Both the House and Senate have acted on child care safety legislation and passed versions of their version of the bills on to the other body. We can celebrate that child care in Virginia will be safer going forward! However, because the House and Senate versions of this legislation are so different, they will end up with a “Conference Committee” of three Delegates and three Senators to hash out the differences.
SENATE CHILD CARE SAFETY LEGISLATION
The Senate ended up passing three bills:
1. SB1123 (Barker)– Linking receipt of child care subsidy to licensure- This bill would impact the 17% of providers that do not have a state license and currently serve children accepting subsidy. In the future, these providers would need a state license or would not participate in the child care subsidy program. In practical application, some of these providers currently fall under religious exemption and some are already monitored at the local level by local ordinances on the books in Arlington, Alexandria and Fairfax.
2. SB1055 (Hanger)– National fingerprint background checks- This bill would require fingerprint background checks for all licensed and registered child care providers and volunteers and annual checks of the CPS registry and upon application for employment. This process would go into effect July 1, 2017. A budget amendment of $250,000 is included to begin to hire staff to process background checks.
3. SB1168 (Hanger)– Counting provider’s children in threshold for licensure for a family day care home- Current law exempts the provider’s own children, or any children that reside in the home, in counting toward the threshold when licensing applies. This bill would factor in children under age 6 and present in the home when care is being provided. This policy would go into effect July 1, 2016. A budget amendment of $750,000 is included to begin a media campaign notifying of the change in policy.
This bill also includes provisions that an unlicensed family day home must give notice to DSS when operating without a license and that localities should inform DSS on a semi-annual basis when family day home providers seek a business license.
HOUSE CHILD CARE SAFETY LEGISLATION
The House ended up passing one omnibus bill HB1570 (Orrock). The provisions of HB1570 include:
-Drops the threshold for licensure of a family day home from 6 unrelated children to 5.
– Adds national fingerprint background check for all licensed child care programs; effective July 1, 2017.
– Requires child care providers receiving subsidy funds to comply with new federal requirements (fingerprint background checks, on-site inspections, compliance with health and safety standards and training). Does not require state licensure but compliance with many components of state licensure or monitoring.
– Adds requirement that unlicensed family day homes provide notice to parents of unlicensed status.
– Requires localities to inform DSS on a semi-annual when a business license is issued to a family day home.

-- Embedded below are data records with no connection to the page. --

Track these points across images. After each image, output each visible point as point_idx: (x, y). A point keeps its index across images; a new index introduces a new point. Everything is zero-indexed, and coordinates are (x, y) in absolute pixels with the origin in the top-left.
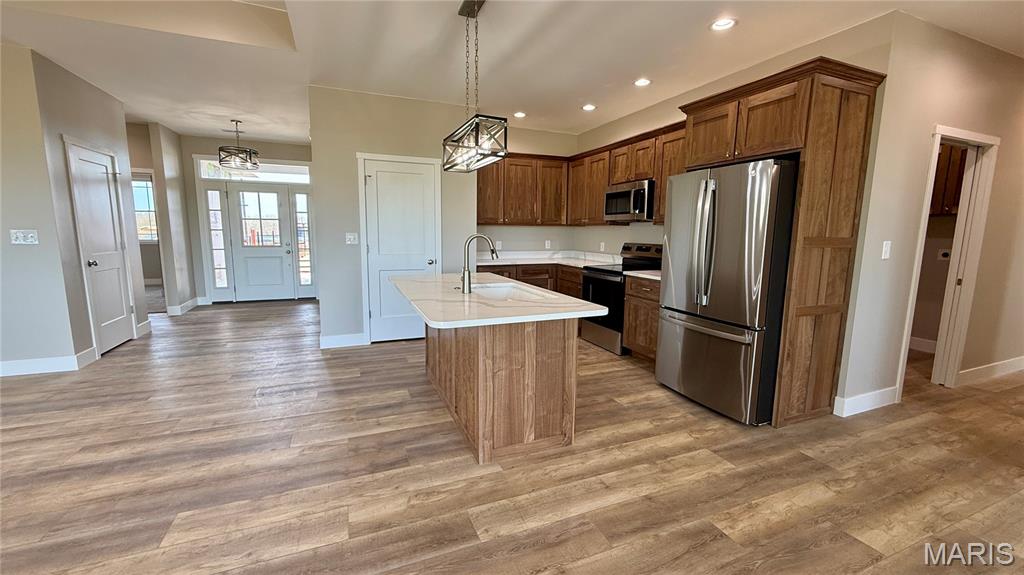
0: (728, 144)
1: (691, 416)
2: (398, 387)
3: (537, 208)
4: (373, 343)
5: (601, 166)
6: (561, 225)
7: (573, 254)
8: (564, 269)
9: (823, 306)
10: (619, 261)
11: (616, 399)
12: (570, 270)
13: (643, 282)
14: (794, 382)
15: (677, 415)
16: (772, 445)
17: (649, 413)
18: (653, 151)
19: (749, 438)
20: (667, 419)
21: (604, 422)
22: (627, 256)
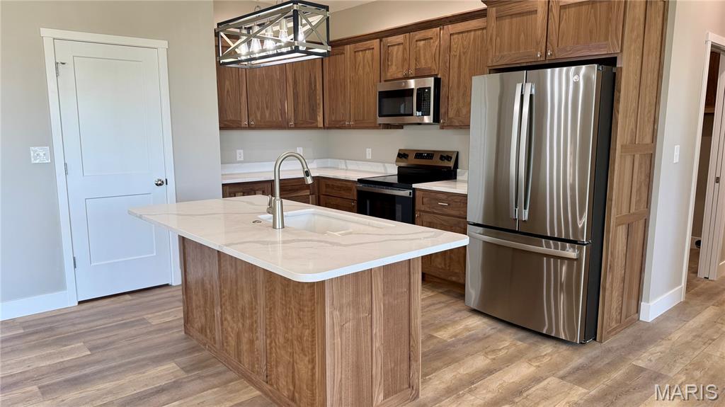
0: (538, 44)
1: (519, 343)
2: (158, 360)
3: (288, 106)
4: (80, 303)
5: (368, 57)
6: (316, 128)
7: (330, 162)
8: (329, 182)
9: (634, 214)
10: (393, 170)
11: (435, 335)
12: (338, 184)
13: (439, 195)
14: (614, 293)
15: (507, 344)
16: (607, 361)
17: (478, 346)
18: (437, 43)
19: (584, 358)
20: (500, 350)
21: (438, 363)
22: (402, 164)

– Requires DSS to create regulations requiring providers to notify parents in emergency situations.
– Asks DSS to provide recommendations for appropriate penalties when a provider operations without a license.
– Asks DSS to apprise the General Assembly of CCDBG requirements.
– Budget language requiring DSS to work with localities to minimize duplicate inspections of day care homes.
The House included $17 million in federal funds (Non General Funds) for the implementation of the provisions of the omnibus legislation. DSS is currently carrying balances in CCDBG and TANF federal funds that could be used to cover some of these costs.